In terms of access to the programme, it was found that indeed the poorest families are the beneficiaries, therefore demystifying the public perception that targeting is not appropriate. There is however, discontent with the targeting process and it is not understood why not all poor families benefit from the programme. The use of cash transfers is generally responsible and in line with the intention of the ‘Juntos’. Most funds are used for the purchase of food and, depending on the time in the year, on school materials, uniforms and shoes. There are only very few cases where funds were used for purposes other than intended. Also, in this case, the evaluation contradicted the public perception with clear evidence. It was also found, that the amount of cash transfer is not sufficient to generate substantial changes in living condition of beneficiaries. Benefiting families generally try to meet the conditions of the programme, primarily in order to continue receiving cash transfers, out of conviction that this is in the best interest of the child and the mother. There is, however, discomfort with the additional conditions that some local representatives require for enrollment. The evaluation also countered public opinion on misuse of ‘Juntos’ as the programme proves not to be substituting for regular salaries and conditions for enrolling in the programme (e.g. there are no women getting pregnant in order to be able to enroll in ‘Juntos’). Finally, it was found that the implementation of ‘Juntos’ is experiencing weak coordination between the various stakeholders, particularly at the local level. This evaluations demystifies all ‘myths’ regarding the programme, but confusion and disinformation on ‘Juntos’ remains among civil servants at national and local levels, as well as among beneficiaries of the programme and the population in general, as ‘Juntos’ is perceived as a form of social assistance, rather than as a tool for strengthening human capital and as a strategy for poverty reduction.

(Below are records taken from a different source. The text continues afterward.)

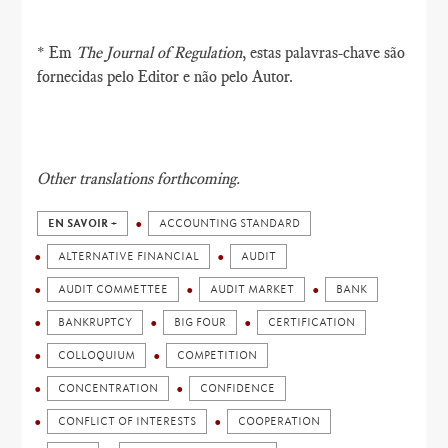
* Em
The Journal of Regulation
, estas palavras-chave são
fornecidas pelo Editor e não pelo Autor.
Other translations forthcoming.
EN SAVOIR +
ACCOUNTING STANDARD
ALTERNATIVE FINANCIAL
AUDIT
AUDIT COMMETTEE
AUDIT MARKET
BANK
BANKRUPTCY
BIG FOUR
CERTIFICATION
COLLOQUIUM
COMPETITION
CONCENTRATION
CONFIDENCE
CONFLICT OF INTERESTS
COOPERATION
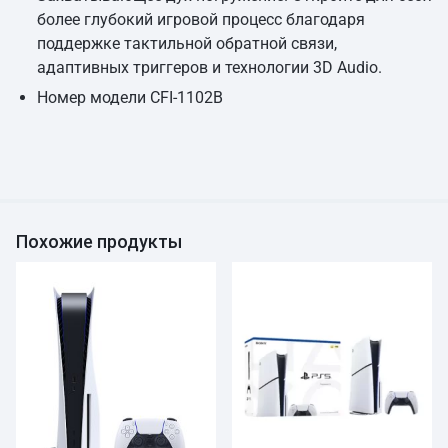
более глубокий игровой процесс благодаря
поддержке тактильной обратной связи,
адаптивных триггеров и технологии 3D Audio.
Номер модели CFI-1102B
Похожие продукты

In order to create a better understanding of the programme, it is recommended to review the selection process for enrolment in ‘Juntos’ and to assess the possibility to enroll also the slightly less poor, in the case of very small communities in order to avoid conflict among beneficiaries and no-beneficiaries. It would also be useful to have a more in-depth understanding of the characteristics of the beneficiaries in order to propose more culturally sensitive conditions for enrolling. In relation to the implementation of the programme, it is suggested to improve coordination between the various sectors involved, and to create the conditions for better coordination and effectiveness at the local level. Strengthening the capacity of the local staff is highly recommended, especially to promote human rights perspectives among beneficiaries. Moreover, the additional conditions posed by some of the local staff should be closely monitored in order to avoid abuse of power by these officials. Finally, it would be highly beneficial to create a wider range of partners, such as civil society organizations, international cooperation partners and media, at national- and local - levels for the implementation of the programme. Together, with clearer and expanded communication efforts and messages, this will also further reduce the myths and misperceptions around ‘Juntos’.